Tag Archives: Papua New Guinea

Ph.D. Graduate Samantha Rarrick receives Postdoc Fellowship for Sinasina SL in PNG

Dr. Samantha Rarrick has received a Postdoctoral Fellowship with the National Science Foundation’s Directorate for Social, Behavioral & Economic Sciences. Through this two-year fellowship, Sam will work to document and describe Sinasina Sign Language, a previously unreported sign language which she encountered during her dissertation fieldwork. This sign language is one of the first indigenous sign languages to be reported in Papua New Guinea and its documentation and description has potential to drastically contribute to the typology of sign languages in this region.

Find more about Sam’s project here.

Congratulations, Dr. Rarrick!

Graduate Student Updates: Kavon Hooshiar

Kavon Hooshiar, along with Brenda Clark, Sejung Yang, and Kevin Bätscher, presented at the special session on language documentation in undergraduate education at the Linguistic Society of America’s annual meeting.

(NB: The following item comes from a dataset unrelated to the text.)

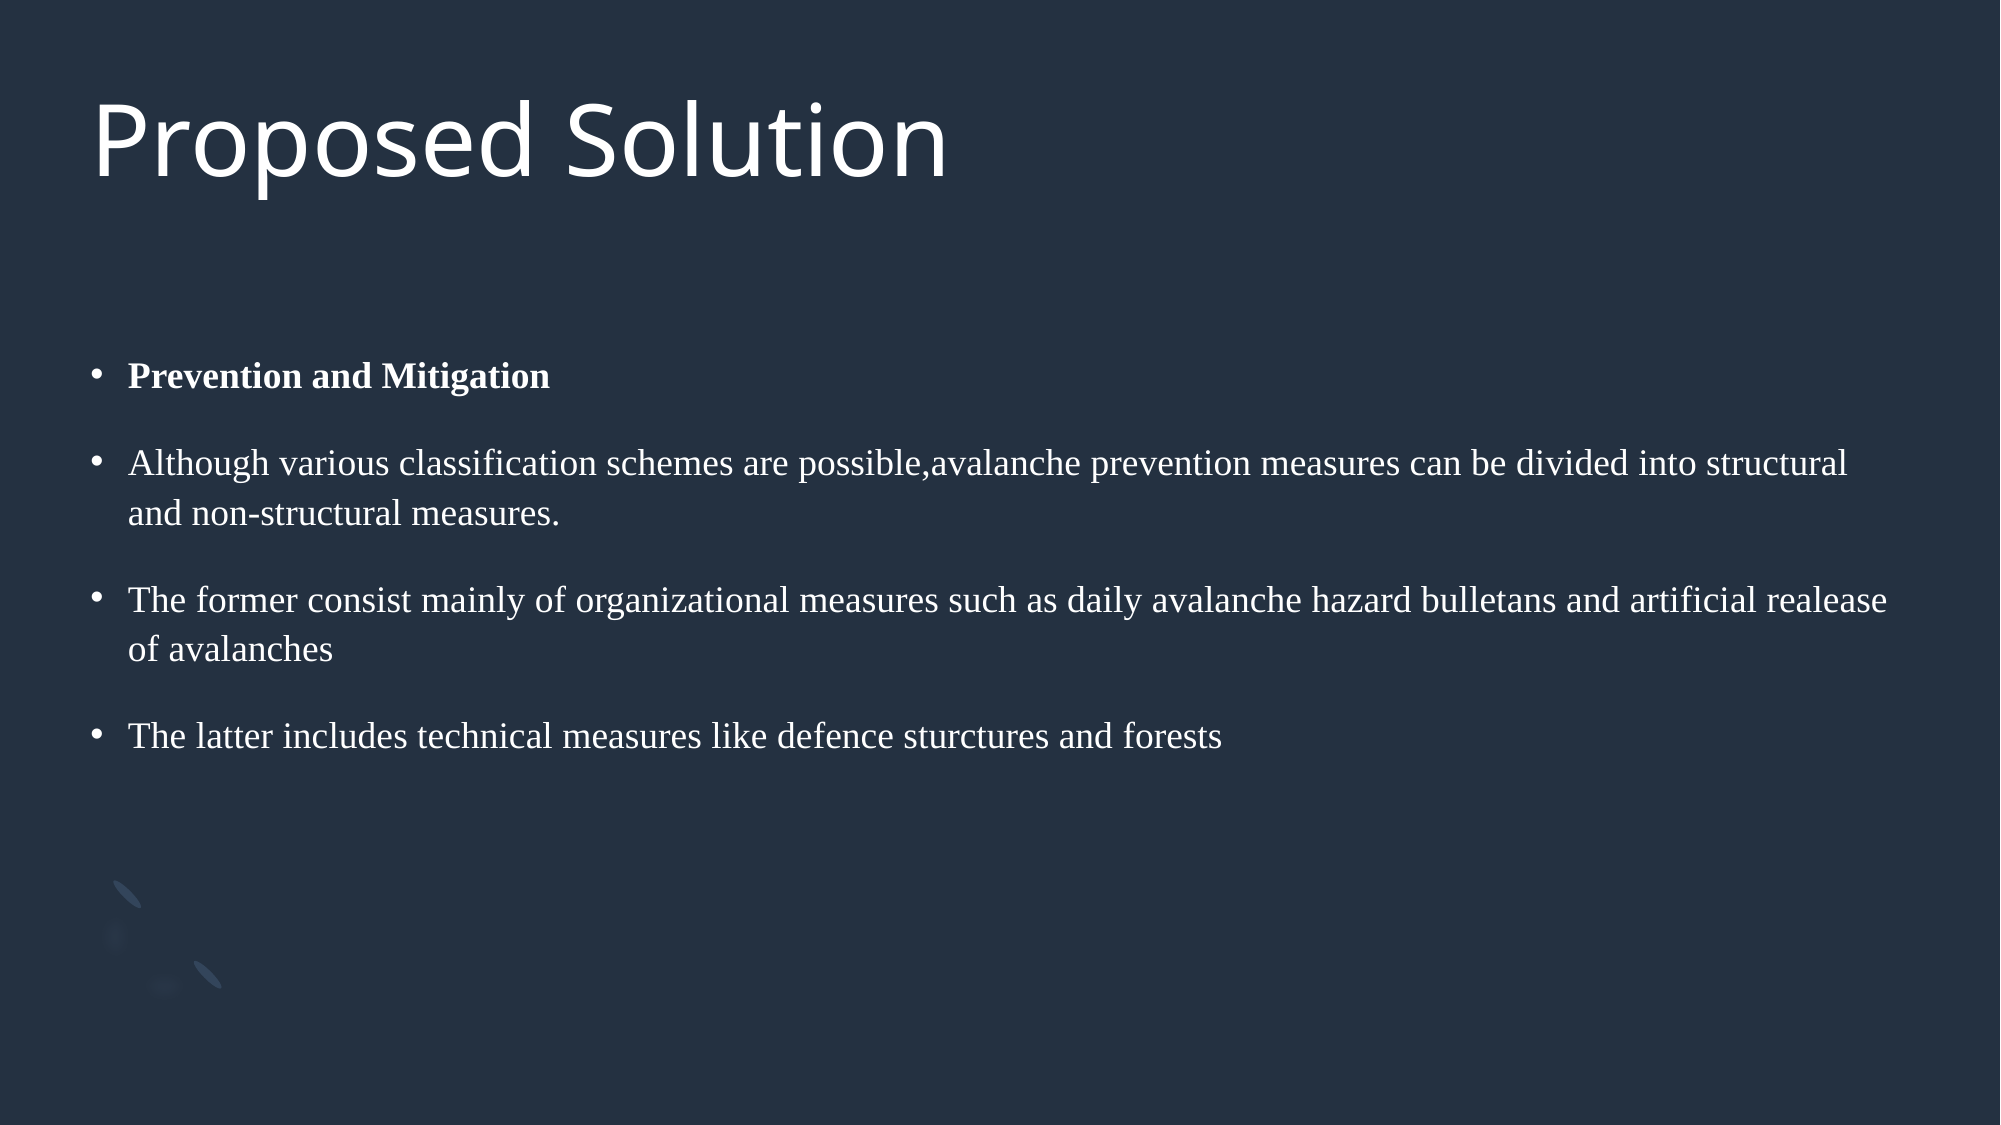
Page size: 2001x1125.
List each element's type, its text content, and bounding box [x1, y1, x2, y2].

list Prevention and Mitigation Although various classification schemes are possible,avalanche prevention measures can be divided into structural and non-structural measures. The former consist mainly of organizational measures such as daily avalanche hazard bulletans and artificial realease of avalanches The latter includes technical measures like defence sturctures and forests [90, 346, 1910, 1000]
title Proposed Solution [90, 90, 1910, 309]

Their talk, titled The Language Documentation Training Center’s contribution to undergraduate education, presented LDTC and their efforts to attract undergraduate students to the program.

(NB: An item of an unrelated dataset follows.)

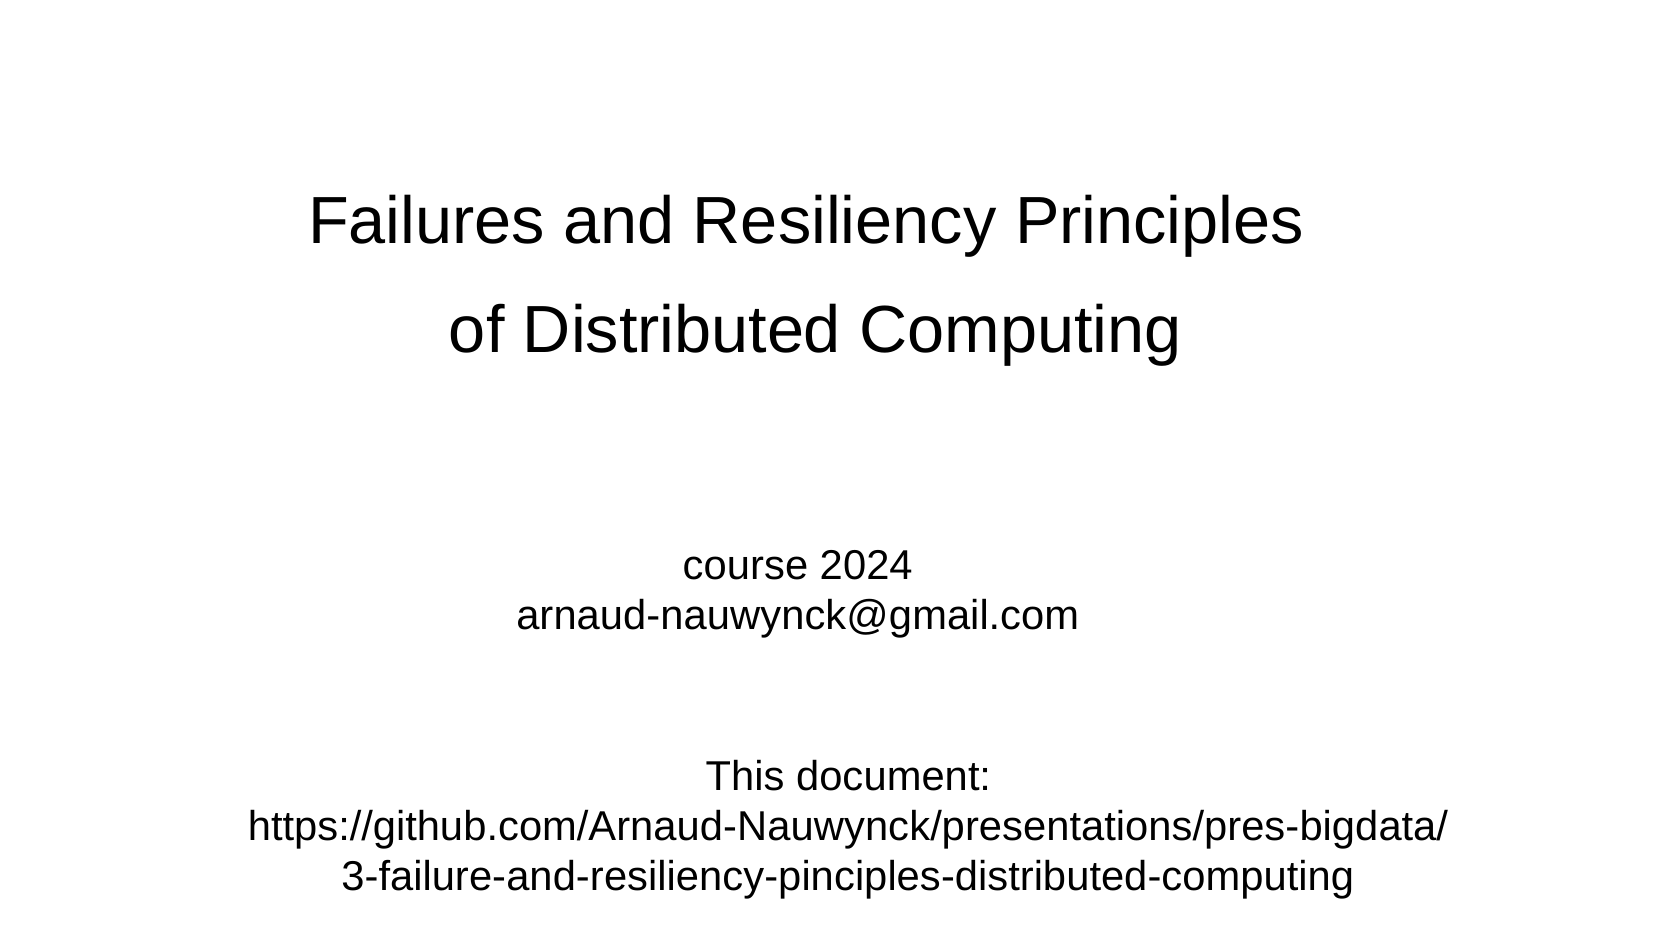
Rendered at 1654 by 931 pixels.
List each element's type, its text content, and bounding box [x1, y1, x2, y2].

title course 2024 arnaud-nauwynck@gmail.com [53, 510, 1542, 666]
subtitle Failures and Resiliency Principles of Distributed Computing [71, 112, 1560, 430]
title This document: https://github.com/Arnaud-Nauwynck/presentations/pres-bigdata/ 3-failure-and-resiliency-pinciples-distributed-computing [104, 723, 1593, 924]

Kavon Hooshiar presented a poster at the 2017 LSA session on data citation and attribution, titled Data management across academic disciplines.

Kavon Hooshiar presented at the 2016 Symposium on Verbs, Clauses and Constructions in Logroño, Spain; his talk was titled Clause chaining in Gimi, a language of Papua New Guinea.

Kavon Hooshiar presented a paper titled An initial look at Manirem, also known as Betaf (bfe) and Vitou (vto) at the 4th Workshop on the Languages of Papua in Manokwari, West Papua, Indonesia.

Kavon Hooshiar, Dr. Katie Drager, and Cassidy Copeland presented at the ASA on Coronal Stop Deletion in Hawaiʻi English. They presented their variationist study on reduction of t/d in consonant clusters in this variety of English. This auditory and acoustic analysis is the first look at this type of variation in Hawaiʻi English.